━━━━━ RECORDS FOR THIS EXERCISE ━━━━━
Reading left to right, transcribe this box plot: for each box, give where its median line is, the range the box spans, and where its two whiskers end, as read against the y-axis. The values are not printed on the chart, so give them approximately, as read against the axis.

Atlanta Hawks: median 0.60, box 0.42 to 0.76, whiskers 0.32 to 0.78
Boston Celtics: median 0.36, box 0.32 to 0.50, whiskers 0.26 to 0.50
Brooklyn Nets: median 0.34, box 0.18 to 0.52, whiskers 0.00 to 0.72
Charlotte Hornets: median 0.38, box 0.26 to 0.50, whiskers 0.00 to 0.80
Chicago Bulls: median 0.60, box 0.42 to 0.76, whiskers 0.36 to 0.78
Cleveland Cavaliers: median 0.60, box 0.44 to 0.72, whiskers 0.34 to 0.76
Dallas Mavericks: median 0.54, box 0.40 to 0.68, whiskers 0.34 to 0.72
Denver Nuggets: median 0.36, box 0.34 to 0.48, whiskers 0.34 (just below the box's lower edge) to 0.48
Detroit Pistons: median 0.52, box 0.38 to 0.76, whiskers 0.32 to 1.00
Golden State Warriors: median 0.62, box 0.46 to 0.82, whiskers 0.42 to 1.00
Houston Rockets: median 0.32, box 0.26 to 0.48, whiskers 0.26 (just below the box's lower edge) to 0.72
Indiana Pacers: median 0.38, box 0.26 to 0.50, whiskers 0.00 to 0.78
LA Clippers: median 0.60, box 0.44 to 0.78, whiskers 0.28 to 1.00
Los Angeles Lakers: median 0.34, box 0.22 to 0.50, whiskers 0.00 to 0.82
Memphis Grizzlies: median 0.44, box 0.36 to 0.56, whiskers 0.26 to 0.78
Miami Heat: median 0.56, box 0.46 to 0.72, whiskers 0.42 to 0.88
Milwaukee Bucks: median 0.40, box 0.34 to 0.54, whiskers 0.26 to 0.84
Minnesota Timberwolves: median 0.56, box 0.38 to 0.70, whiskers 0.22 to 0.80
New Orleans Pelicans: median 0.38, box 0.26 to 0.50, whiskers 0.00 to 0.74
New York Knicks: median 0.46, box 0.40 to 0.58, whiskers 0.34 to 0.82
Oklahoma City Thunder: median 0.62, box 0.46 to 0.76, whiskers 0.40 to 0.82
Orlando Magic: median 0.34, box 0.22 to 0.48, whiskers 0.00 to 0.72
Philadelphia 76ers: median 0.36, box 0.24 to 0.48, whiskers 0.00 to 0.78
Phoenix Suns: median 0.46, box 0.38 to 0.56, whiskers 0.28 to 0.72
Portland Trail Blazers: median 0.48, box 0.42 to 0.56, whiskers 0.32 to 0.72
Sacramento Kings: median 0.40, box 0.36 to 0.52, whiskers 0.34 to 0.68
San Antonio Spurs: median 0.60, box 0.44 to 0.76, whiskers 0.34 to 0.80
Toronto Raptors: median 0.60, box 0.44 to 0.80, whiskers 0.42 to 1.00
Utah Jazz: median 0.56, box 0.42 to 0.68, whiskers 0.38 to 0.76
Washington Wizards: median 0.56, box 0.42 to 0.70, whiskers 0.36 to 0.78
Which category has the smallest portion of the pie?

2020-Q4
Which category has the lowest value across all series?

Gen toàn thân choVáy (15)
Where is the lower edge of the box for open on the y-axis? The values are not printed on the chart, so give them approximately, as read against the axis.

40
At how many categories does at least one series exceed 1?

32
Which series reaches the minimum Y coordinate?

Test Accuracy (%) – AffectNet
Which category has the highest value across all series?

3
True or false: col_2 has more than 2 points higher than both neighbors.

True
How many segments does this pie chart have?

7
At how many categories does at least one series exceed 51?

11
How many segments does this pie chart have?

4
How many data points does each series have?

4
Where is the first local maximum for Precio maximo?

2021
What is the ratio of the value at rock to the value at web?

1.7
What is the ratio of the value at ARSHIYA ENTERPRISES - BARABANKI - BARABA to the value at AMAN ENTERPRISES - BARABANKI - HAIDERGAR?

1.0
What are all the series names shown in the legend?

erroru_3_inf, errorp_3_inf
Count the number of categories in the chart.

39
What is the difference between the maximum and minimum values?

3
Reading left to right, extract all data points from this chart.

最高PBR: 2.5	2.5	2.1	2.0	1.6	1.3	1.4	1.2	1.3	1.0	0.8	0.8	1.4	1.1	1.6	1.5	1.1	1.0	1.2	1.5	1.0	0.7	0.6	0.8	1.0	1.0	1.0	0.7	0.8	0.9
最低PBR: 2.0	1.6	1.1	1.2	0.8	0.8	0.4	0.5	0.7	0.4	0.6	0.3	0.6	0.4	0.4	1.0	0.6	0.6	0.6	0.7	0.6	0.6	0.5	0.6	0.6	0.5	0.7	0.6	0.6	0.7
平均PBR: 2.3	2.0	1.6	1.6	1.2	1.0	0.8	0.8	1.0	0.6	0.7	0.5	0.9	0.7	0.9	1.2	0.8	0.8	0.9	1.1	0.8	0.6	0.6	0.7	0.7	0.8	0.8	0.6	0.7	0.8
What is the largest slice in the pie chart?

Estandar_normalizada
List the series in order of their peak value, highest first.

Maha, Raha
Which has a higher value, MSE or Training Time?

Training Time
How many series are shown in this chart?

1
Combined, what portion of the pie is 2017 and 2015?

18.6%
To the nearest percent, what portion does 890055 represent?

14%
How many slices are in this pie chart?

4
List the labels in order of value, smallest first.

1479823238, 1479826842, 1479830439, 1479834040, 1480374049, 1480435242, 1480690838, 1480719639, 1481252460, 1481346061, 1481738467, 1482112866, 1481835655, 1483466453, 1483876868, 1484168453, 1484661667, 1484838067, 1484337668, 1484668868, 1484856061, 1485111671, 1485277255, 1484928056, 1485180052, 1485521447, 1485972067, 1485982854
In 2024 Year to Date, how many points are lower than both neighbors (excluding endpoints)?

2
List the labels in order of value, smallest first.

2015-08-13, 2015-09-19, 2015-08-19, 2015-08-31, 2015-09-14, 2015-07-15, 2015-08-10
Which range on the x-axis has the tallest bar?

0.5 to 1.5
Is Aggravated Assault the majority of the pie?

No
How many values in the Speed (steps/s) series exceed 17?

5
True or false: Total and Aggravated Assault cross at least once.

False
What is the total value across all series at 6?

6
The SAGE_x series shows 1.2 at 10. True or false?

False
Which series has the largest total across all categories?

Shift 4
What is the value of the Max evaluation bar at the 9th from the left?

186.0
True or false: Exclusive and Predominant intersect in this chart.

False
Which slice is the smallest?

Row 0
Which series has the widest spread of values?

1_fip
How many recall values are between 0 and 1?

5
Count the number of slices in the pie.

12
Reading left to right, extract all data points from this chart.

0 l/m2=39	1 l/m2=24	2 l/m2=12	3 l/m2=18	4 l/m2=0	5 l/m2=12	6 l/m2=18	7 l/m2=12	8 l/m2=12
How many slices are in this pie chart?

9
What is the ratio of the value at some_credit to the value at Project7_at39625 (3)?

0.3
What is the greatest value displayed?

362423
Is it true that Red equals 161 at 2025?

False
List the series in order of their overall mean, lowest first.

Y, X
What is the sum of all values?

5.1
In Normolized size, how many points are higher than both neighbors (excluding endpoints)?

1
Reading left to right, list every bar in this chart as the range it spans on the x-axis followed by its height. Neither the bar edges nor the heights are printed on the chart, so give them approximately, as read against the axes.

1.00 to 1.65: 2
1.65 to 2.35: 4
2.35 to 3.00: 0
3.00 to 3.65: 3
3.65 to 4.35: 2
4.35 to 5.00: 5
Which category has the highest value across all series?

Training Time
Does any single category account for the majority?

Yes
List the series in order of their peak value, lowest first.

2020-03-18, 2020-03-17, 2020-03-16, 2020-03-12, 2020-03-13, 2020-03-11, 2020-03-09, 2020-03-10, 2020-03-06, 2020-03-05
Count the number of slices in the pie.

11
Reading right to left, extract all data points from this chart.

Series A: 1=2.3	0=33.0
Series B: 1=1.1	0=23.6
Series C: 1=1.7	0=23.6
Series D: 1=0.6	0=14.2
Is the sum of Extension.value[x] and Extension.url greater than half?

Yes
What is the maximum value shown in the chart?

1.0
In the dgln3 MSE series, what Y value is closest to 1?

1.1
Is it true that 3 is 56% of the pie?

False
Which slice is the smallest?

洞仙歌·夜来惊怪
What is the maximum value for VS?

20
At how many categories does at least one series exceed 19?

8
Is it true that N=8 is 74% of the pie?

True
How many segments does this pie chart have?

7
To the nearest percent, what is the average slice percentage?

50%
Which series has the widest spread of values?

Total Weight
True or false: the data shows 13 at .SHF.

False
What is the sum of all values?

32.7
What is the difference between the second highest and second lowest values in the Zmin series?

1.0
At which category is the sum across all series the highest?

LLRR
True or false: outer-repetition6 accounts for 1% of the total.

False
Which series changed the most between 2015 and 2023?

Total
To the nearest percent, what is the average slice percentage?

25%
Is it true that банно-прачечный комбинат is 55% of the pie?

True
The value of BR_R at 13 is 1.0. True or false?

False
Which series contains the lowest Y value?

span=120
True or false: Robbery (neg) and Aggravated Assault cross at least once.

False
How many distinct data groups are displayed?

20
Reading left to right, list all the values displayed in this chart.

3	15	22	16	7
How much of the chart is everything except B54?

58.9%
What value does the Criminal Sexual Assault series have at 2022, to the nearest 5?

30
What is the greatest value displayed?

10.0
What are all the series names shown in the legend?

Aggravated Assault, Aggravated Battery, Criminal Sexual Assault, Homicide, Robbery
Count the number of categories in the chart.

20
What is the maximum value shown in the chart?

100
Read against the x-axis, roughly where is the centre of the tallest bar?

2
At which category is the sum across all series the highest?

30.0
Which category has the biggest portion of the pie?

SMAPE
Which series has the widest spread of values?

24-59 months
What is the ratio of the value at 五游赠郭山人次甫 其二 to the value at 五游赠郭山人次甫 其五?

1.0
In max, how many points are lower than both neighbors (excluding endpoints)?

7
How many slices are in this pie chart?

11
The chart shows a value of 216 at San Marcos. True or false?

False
━━━━━
→ **TASK GOAL**
Extract each line of the items above that contains the string "below", treating uppercase and lowercase letters as distinct.

→ **EXERCISE SOLUTION**
Denver Nuggets: median 0.36, box 0.34 to 0.48, whiskers 0.34 (just below the box's lower edge) to 0.48
Houston Rockets: median 0.32, box 0.26 to 0.48, whiskers 0.26 (just below the box's lower edge) to 0.72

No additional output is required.